WASHINGTON (CNN) -- Karl Rove, President Bush's senior political advisor, will voluntarily step down from his White House post at the end of the month, senior administration officials said Monday.

"Obviously its big loss to us, said Deputy White House press secretary Dana Perino. "He is a great colleague, good friend and a brilliant mind."

Perino said Rove "wouldn't be going if he wasn't sure this is the right time to be giving more time to his family."

Rove, who has held a top position in the White House since Bush took office in January 2001, is to stand down on August 31.

"I just think it's time," Rove told the Wall Street Journal. "There's always something that can keep you here, and as much as I'd like to be here, I've got to do this for the sake of my family."

He told the newspaper that he would leave Washington to return to Texas and that he had first suggested the idea of leaving a year ago.

However a series of problems for the Bush administration, starting when the Democrats took control of Congress and then as immigration and the Iraq war topped the agenda, made the enormously powerful Rove stay on.

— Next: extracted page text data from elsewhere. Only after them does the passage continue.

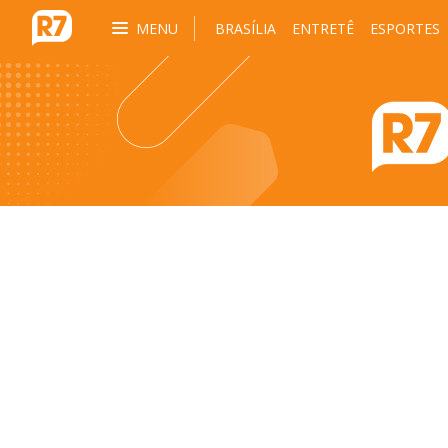
MENU
BRASÍLIA
ENTRETÊ
ESPORTES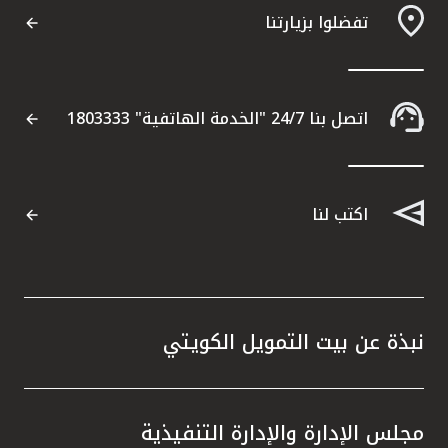
تفضلوا بزيارتنا
مواقع الفروع وأجهزة الصرف الآلي
ألمانيا
اتصل بنا 24/7 "الخدمة الهاتفية" 1803333
تركيا
ماليزيا
اكتب لنا
مصر
المملكة المتحدة
نبذة عن بيت التمويل الكويتي
مملكة البحرين
مجلس الإدارة والإدارة التنفيذية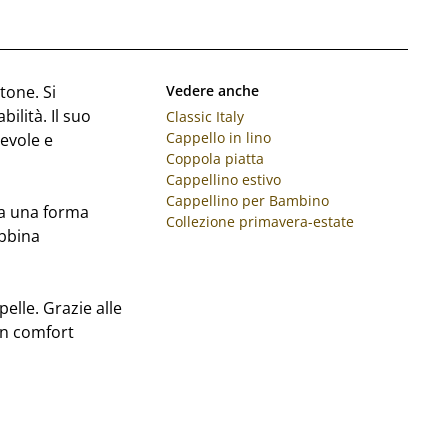
tone. Si
Vedere anche
ilità. Il suo
Classic Italy
Cappello in lino
evole e
Coppola piatta
Cappellino estivo
Cappellino per Bambino
Ha una forma
Collezione primavera-estate
abbina
pelle. Grazie alle
un comfort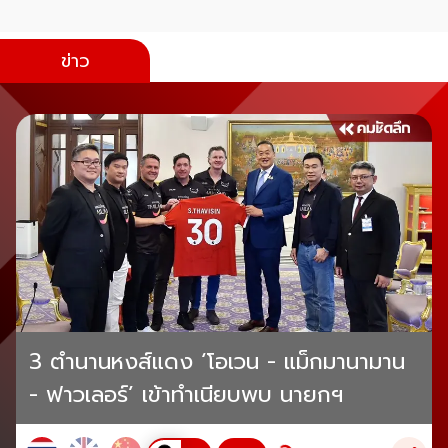
ข่าว
3 ตำนานหงส์แดง ‘โอเวน - แม็กมานามาน
- ฟาวเลอร์’ เข้าทำเนียบพบ นายกฯ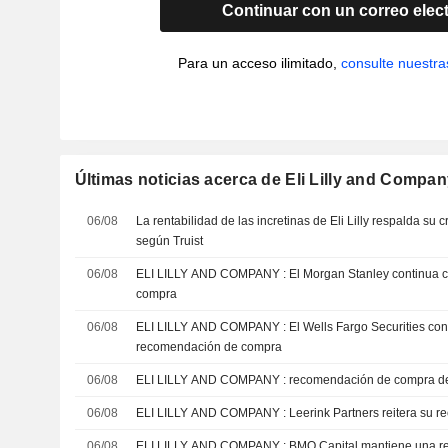
Continuar con un correo elec
Para un acceso ilimitado,
consulte nuestra
Últimas noticias acerca de Eli Lilly and Compa
06/08
La rentabilidad de las incretinas de Eli Lilly respalda su 
según Truist
06/08
ELI LILLY AND COMPANY : El Morgan Stanley continua con su recomendación de
compra
06/08
ELI LILLY AND COMPANY : El Wells Fargo Securities continua con un
recomendación de compra
06/08
ELI LILLY AND COMPANY : recomendación de 
06/08
ELI LILLY AND COMPANY : Leerink Partners
06/08
ELI LILLY AND COMPANY : BMO Capital ma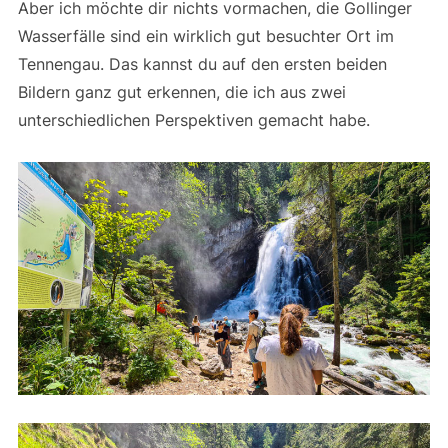
Aber ich möchte dir nichts vormachen, die Gollinger
Wasserfälle sind ein wirklich gut besuchter Ort im
Tennengau. Das kannst du auf den ersten beiden
Bildern ganz gut erkennen, die ich aus zwei
unterschiedlichen Perspektiven gemacht habe.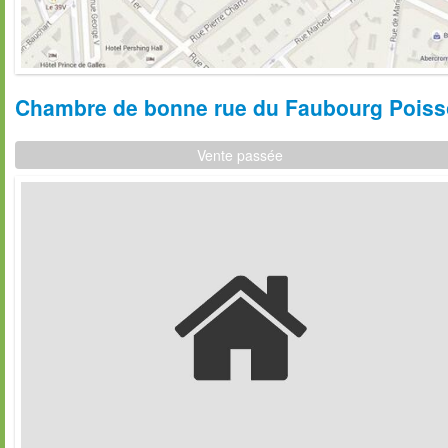
Chambre de bonne rue du Faubourg Poisson
Vente passée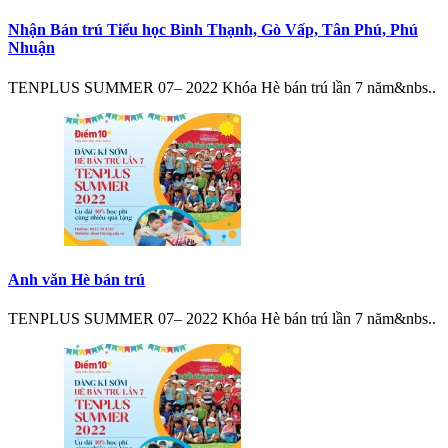
Nhận Bán trú Tiểu học Bình Thạnh, Gò Vấp, Tân Phú, Phú
Nhuận
TENPLUS SUMMER 07– 2022 Khóa Hè bán trú lần 7 năm&nbs..
Anh văn Hè bán trú
TENPLUS SUMMER 07– 2022 Khóa Hè bán trú lần 7 năm&nbs..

But one of Bush's most trusted advisors claimed his hand was forced when White House Chief of Staff Joshua Bolten announced that any senior staff that were working past Labor Day (September 3) would be expected to stay on until the end of Bush's term in January 2007.

A Bush loyalist to the end Rove, who instrumental in all aspects of the executive conservative agenda, told the WSJ that he expected the president's approval ratings to rise and that conditions in Iraq would improve due to the work of the U.S. military.

Rove also fired a parting shot at the Democrats, adding that he thought Hillary Clinton - a "tough, tenacious, fatally flawed candidate" - would win the 2008 presidential nomination.

Loved by conservatives but a hate figure for many Democrats, Rove said he expected his rival party to be divided over the wireless wiretapping issue while the Republicans should come out top in economic issues closer to the 2008 poll.